Owing to the heroine's lineage, there's bounty for moralists in Any Woman's Blues. The preface, written by a fictional feminist literary scholar, passes the word that the book is actually the work of the sensationally uninhibited Isadora Wing, the heroine of Ms. Jong's first novel, Fear of Flying, which was published in 1973. (An upbeat afterword by Ms. Wing confirms the attribution.)
With this news come lessons. Famously shameless in four-letter word and deed, Isadora Wing was a creature of sexual delight, huge appetite and no guilt whatever about infidelity and promiscuity. If Leila, the first-person narrator of Any Woman's Blues, is Isadora 17 years later, it follows (for moralists) that sin and abomination don't pay. What happens to a female Portnoy, a supermerry, superraunchy Wife of Bath who never looks back? If she becomes Leila Sand, what happens is that she sometimes finds herself banging her frustrated head on the floor, in a pool of her own blood, wailing in wretched loneliness, no comfort left but prayer.
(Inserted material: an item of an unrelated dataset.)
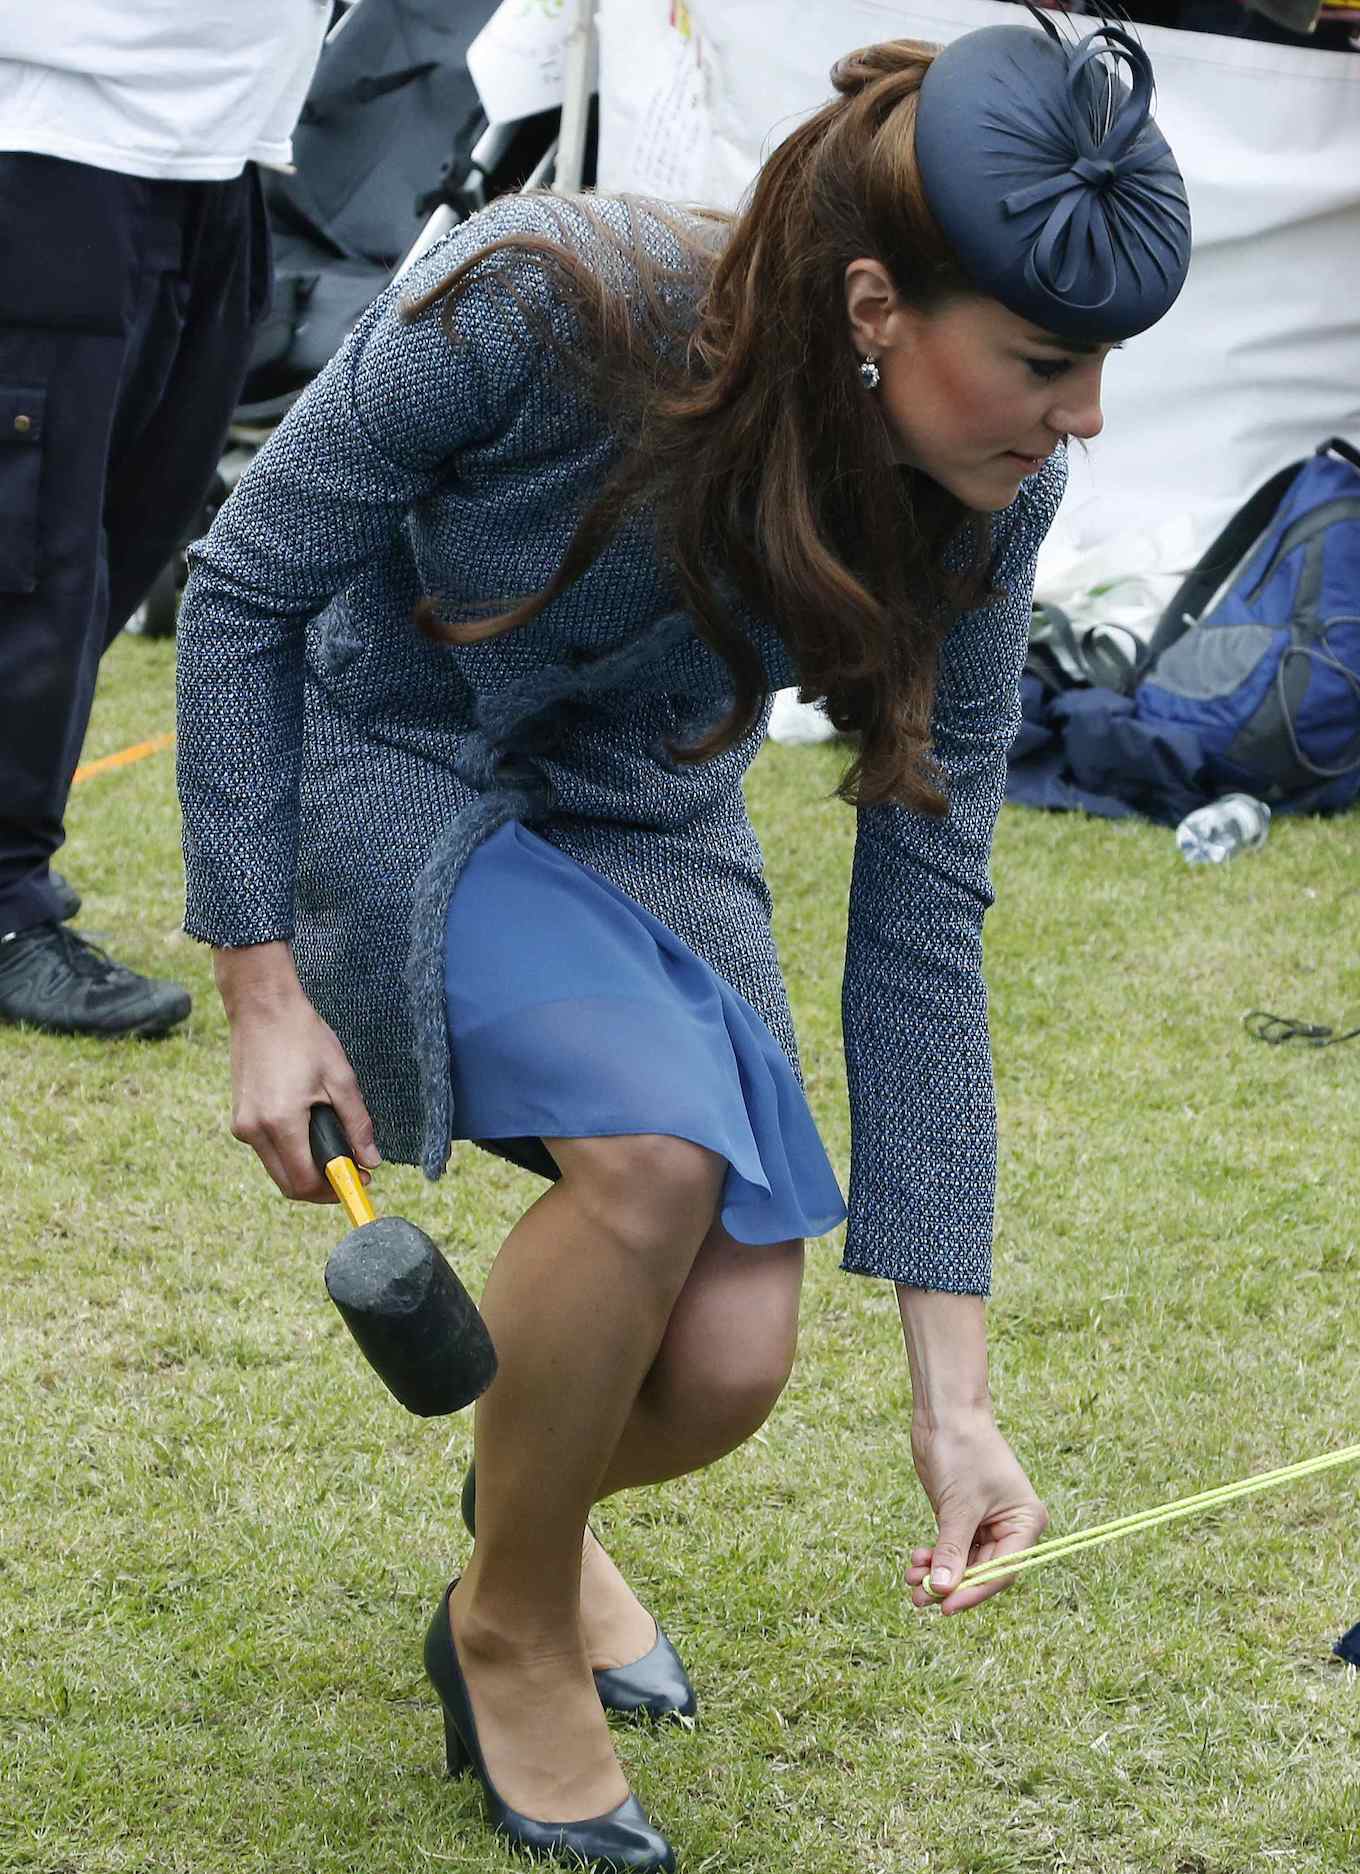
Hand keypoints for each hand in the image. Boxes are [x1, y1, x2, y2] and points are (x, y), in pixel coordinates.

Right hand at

Hedonists, attend.
For readers as opposed to moralists, though, the point about this book isn't that wanton indulgence gets its comeuppance. It's that literary self-indulgence spoils the narrative—and the central character. Isadora Wing, Leila Sand's forebear, was a figure of wit as well as appetite; her lively brain powered Fear of Flying with a current of shrewd, funny observation on men, women, marriage and physicality, male and female. Always she stood at a fine remove from piety and self-pity. Isadora as Leila, on the other hand, has lost several steps. She stamps and weeps and tries to "thank God for the lichen, for the raspberries, for the clouds" (the phrase "thank you" is repeated a hundred or so consecutive times on a single page). She carries on, now hysterically, now sanctimoniously, but seldom entertainingly.
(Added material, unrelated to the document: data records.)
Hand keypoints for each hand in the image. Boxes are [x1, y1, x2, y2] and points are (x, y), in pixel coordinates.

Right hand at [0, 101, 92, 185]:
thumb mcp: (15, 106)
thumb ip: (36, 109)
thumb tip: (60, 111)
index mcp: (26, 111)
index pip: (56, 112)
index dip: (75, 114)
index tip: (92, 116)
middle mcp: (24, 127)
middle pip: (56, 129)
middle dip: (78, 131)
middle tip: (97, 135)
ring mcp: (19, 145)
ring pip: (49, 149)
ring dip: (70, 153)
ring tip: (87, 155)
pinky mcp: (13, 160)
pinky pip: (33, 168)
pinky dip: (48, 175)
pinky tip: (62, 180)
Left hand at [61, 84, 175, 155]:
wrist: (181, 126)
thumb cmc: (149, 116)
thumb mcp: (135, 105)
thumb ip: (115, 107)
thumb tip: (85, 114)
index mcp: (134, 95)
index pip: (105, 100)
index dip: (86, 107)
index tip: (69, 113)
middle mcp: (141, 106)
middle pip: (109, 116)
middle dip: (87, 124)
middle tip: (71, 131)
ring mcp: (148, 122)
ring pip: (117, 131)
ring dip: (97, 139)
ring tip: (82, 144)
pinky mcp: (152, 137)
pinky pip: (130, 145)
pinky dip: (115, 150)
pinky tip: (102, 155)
At moments, Ms. Jong seems aware of the problem. When Leila's hustler tormentor walks out after a cliché-strewn, soap opera-like scene ("'That's it!' screams Dart. 'The last straw!'"), Leila falls to the floor and weeps. Whereupon in marches Isadora Wing, in italics, as follows: "Isadora: Couldn't she weep in a chair for once? Leila: Could you?"
The aim of these and other tart-tongued interruptions is to lighten the proceedings, and once or twice they succeed. An occasional idiom or patch of comic invention elsewhere calls up Ms. Jong's earlier achievements. There's a "punky adorable midget" designer named "Mij Nehoc (Jim Cohen spelled backward)," and also some well-judged flame-throwing at Manhattan vanities. ("She's the charity disease queen of New York—a hotly coveted title.") Some of the chapter epigraphs, moreover—from blues lyrics by Bessie Smith, Ida Cox and others, including Piano Red ("You got the right string, baby, but the wrong yo-yo")—will make any responsible person laugh out loud.
But as a whole, Any Woman's Blues feels leaden. What's missing is what won the author of Fear of Flying a place among the true and unforgettable headliners of late-20th-century literary vaudeville: gorgeous, saving sass.
Benjamin DeMott, "The Fruits of Sin," in The New York Times Book Review, January 28, 1990, p. 13.